Seit Gründung 2011: Verluste von 1,318 Millionen Euro

Die Arbeiten begannen, wie berichtet, erst in diesem Jahr. Bevor die HammGas nicht Geld aus einem möglichen Gas- und Lizenzverkauf einnimmt, macht das Hammer Unternehmen Verluste. Im vergangenen Jahr stand ein Jahresfehlbetrag von 415.000 Euro (2014: 395.000 Euro). Seit der Gründung 2011 sind damit Verluste in Höhe von 1,318 Millionen Euro angefallen. Schon bevor die Bohrung begann, hatte die HammGas bis Ende 2015 unter anderem bereits rund 640.000 Euro für Anzahlungen und Anlagen im Bau sowie 280.000 Euro für Patente bezahlt. Nach einer zweiten Probebohrung in Hamm wird das Vorhaben auf Wirtschaftlichkeit geprüft.

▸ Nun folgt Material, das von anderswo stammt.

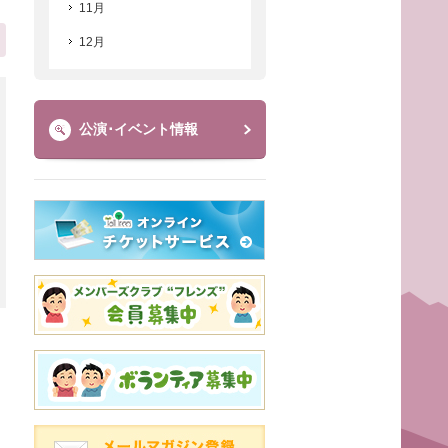
11月
12月
公演･イベント情報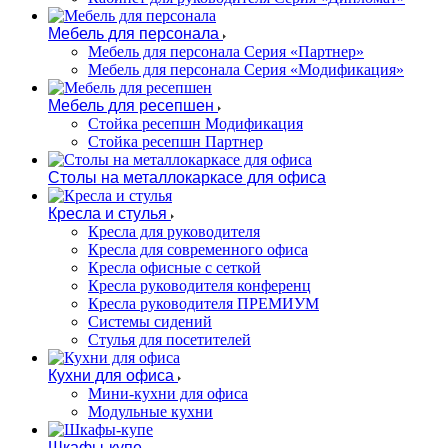
Мебель для персонала
Мебель для персонала Серия «Партнер»
Мебель для персонала Серия «Модификация»
Мебель для ресепшен
Стойка ресепшн Модификация
Стойка ресепшн Партнер
Столы на металлокаркасе для офиса
Кресла и стулья
Кресла для руководителя
Кресла для современного офиса
Кресла офисные с сеткой
Кресла руководителя конференц
Кресла руководителя ПРЕМИУМ
Системы сидений
Стулья для посетителей
Кухни для офиса
Мини-кухни для офиса
Модульные кухни
Шкафы-купе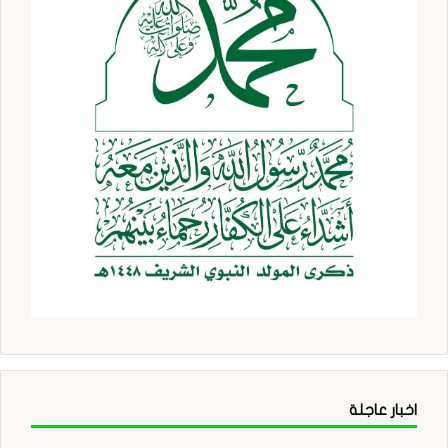
اخبار عاجلة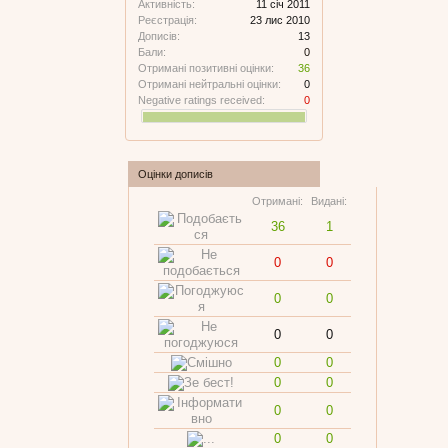
Активність:
11 січ 2011
Реєстрація:
23 лис 2010
Дописів:
13
Бали:
0
Отримані позитивні оцінки:
36
Отримані нейтральні оцінки:
0
Negative ratings received:
0
Оцінки дописів
Отримані:
Видані:
36
1
0
0
0
0
0
0
0
0
0
0
0
0
0
0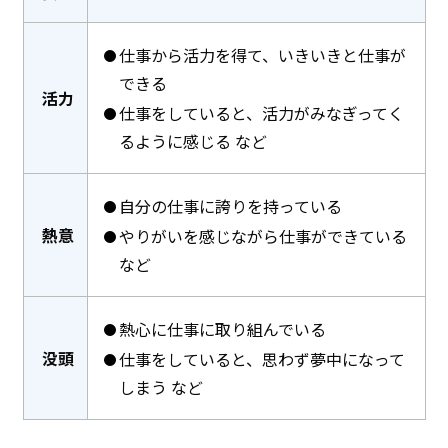
仕事から活力を得て、いきいきと仕事が
できる
活力
仕事をしていると、活力がみなぎってく
るように感じる など
自分の仕事に誇りを持っている
熱意
やりがいを感じながら仕事ができている
など
熱心に仕事に取り組んでいる
没頭
仕事をしていると、思わず夢中になって
しまう など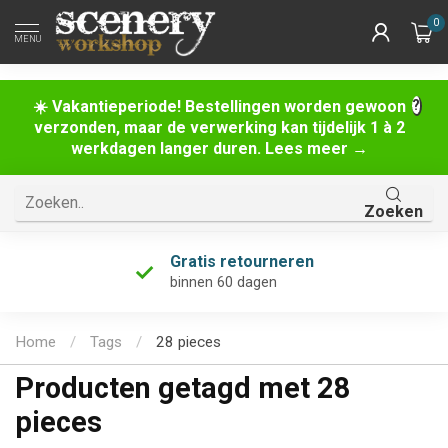
0
MENU
☀️ Vakantieperiode! Bestellingen worden gewoon
verzonden, maar de verwerking kan tijdelijk 1 à 2
werkdagen langer duren. Lees meer →
Zoeken
Gratis retourneren
binnen 60 dagen
Home
/
Tags
/
28 pieces
Producten getagd met 28
pieces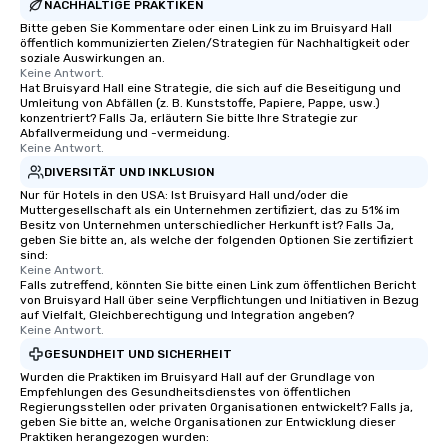
NACHHALTIGE PRAKTIKEN
Bitte geben Sie Kommentare oder einen Link zu im Bruisyard Hall
öffentlich kommunizierten Zielen/Strategien für Nachhaltigkeit oder
soziale Auswirkungen an.
Keine Antwort.
Hat Bruisyard Hall eine Strategie, die sich auf die Beseitigung und
Umleitung von Abfällen (z. B. Kunststoffe, Papiere, Pappe, usw.)
konzentriert? Falls Ja, erläutern Sie bitte Ihre Strategie zur
Abfallvermeidung und -vermeidung.
Keine Antwort.
DIVERSITÄT UND INKLUSION
Nur für Hotels in den USA: Ist Bruisyard Hall und/oder die
Muttergesellschaft als ein Unternehmen zertifiziert, das zu 51% im
Besitz von Unternehmen unterschiedlicher Herkunft ist? Falls Ja,
geben Sie bitte an, als welche der folgenden Optionen Sie zertifiziert
sind:
Keine Antwort.
Falls zutreffend, könnten Sie bitte einen Link zum öffentlichen Bericht
von Bruisyard Hall über seine Verpflichtungen und Initiativen in Bezug
auf Vielfalt, Gleichberechtigung und Integration angeben?
Keine Antwort.
GESUNDHEIT UND SICHERHEIT
Wurden die Praktiken im Bruisyard Hall auf der Grundlage von
Empfehlungen des Gesundheitsdienstes von öffentlichen
Regierungsstellen oder privaten Organisationen entwickelt? Falls ja,
geben Sie bitte an, welche Organisationen zur Entwicklung dieser
Praktiken herangezogen wurden: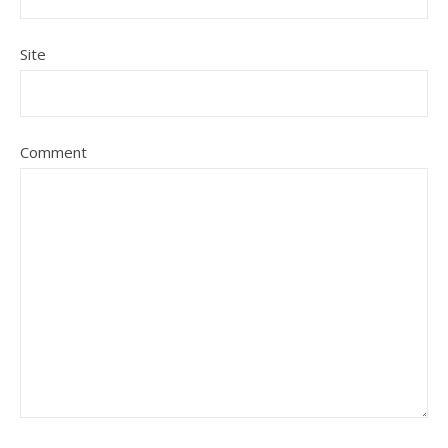
Site
Comment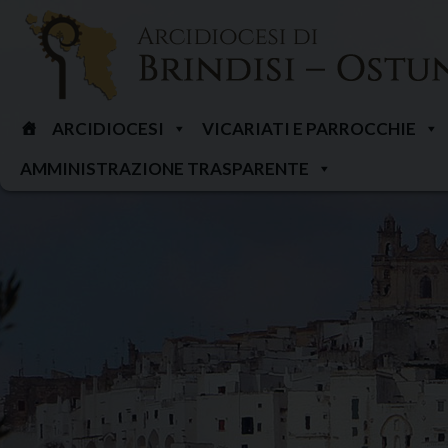
Skip
to
content
ARCIDIOCESI
VICARIATI E PARROCCHIE
AMMINISTRAZIONE TRASPARENTE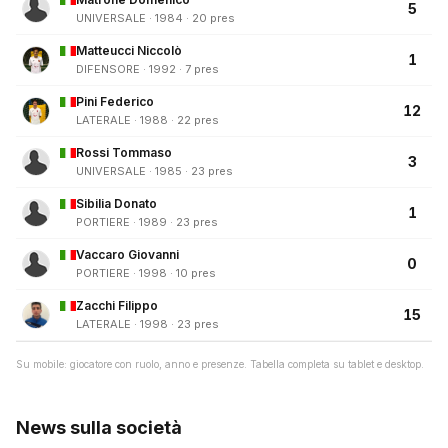
5
UNIVERSALE · 1984 · 20 pres
Matteucci Niccolò
1
DIFENSORE · 1992 · 7 pres
Pini Federico
12
LATERALE · 1988 · 22 pres
Rossi Tommaso
3
UNIVERSALE · 1985 · 23 pres
Sibilia Donato
1
PORTIERE · 1989 · 23 pres
Vaccaro Giovanni
0
PORTIERE · 1998 · 10 pres
Zacchi Filippo
15
LATERALE · 1998 · 23 pres
Su mobile: giocatore con ruolo, anno e presenze. Tabella completa su tablet e desktop.
News sulla società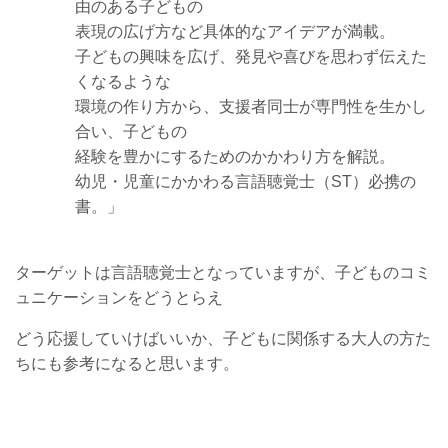
由のある子どもの
表現の広げ方など
具体的なアイデアが満載。
子どもの興味を広げ、発見や喜びを思わず伝えた
くなるような
環境の作り方から、
支援者同士が専門性を生かし
合い、子どもの
経験を豊かにするためのかかわり方
を解説。
幼児・児童にかかわる言語聴覚士（ST）必携の
書。」
ターゲットは言語聴覚士となっていますが、子どものコミ
ュニケーションをどうとらえ
どう応援していけばいいか、子どもに関係する大人の方た
ちにも参考になると思います。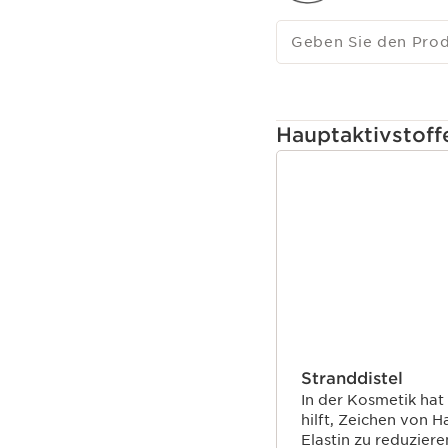
Beschleunigung der Ha
verursachten Stress zus
Geben Sie den Pro
jugendliches Aussehen 
Hauptaktivstoff
WEITER ZUM INHAL
Stranddistel
In der Kosmetik hat
hilft, Zeichen von 
Elastin zu reduzier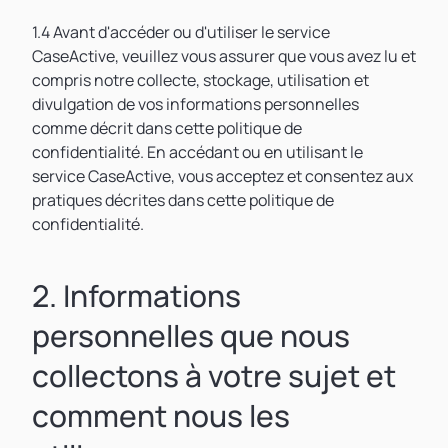
1.4 Avant d'accéder ou d'utiliser le service
CaseActive, veuillez vous assurer que vous avez lu et
compris notre collecte, stockage, utilisation et
divulgation de vos informations personnelles
comme décrit dans cette politique de
confidentialité. En accédant ou en utilisant le
service CaseActive, vous acceptez et consentez aux
pratiques décrites dans cette politique de
confidentialité.
2. Informations
personnelles que nous
collectons à votre sujet et
comment nous les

Sollte sich die Förderung rechnen, entstehen – so der Plan – im Gebiet rund um Hamm mindestens 30 Bohrstellen, mit denen die Region 20 bis 30 Jahre mit Erdgas versorgt werden soll. Das Investitionsvolumen soll in diesem Fall bei gut 200 Millionen Euro liegen. Aus der Jahresbilanz geht zudem hervor, dass die HammGas GmbH & Co. KG 2015 keine Mitarbeiter beschäftigte. Der einzige HammGas-Mitarbeiter ist bei der Komplementärin HammGas Verwaltungsgesellschaft mbH angestellt und heißt Ralf Presse. 2015 erhielt der Geschäftsführer eine Vergütung von 132.000 Euro (Vorjahr 121.000 Euro für elf Monate).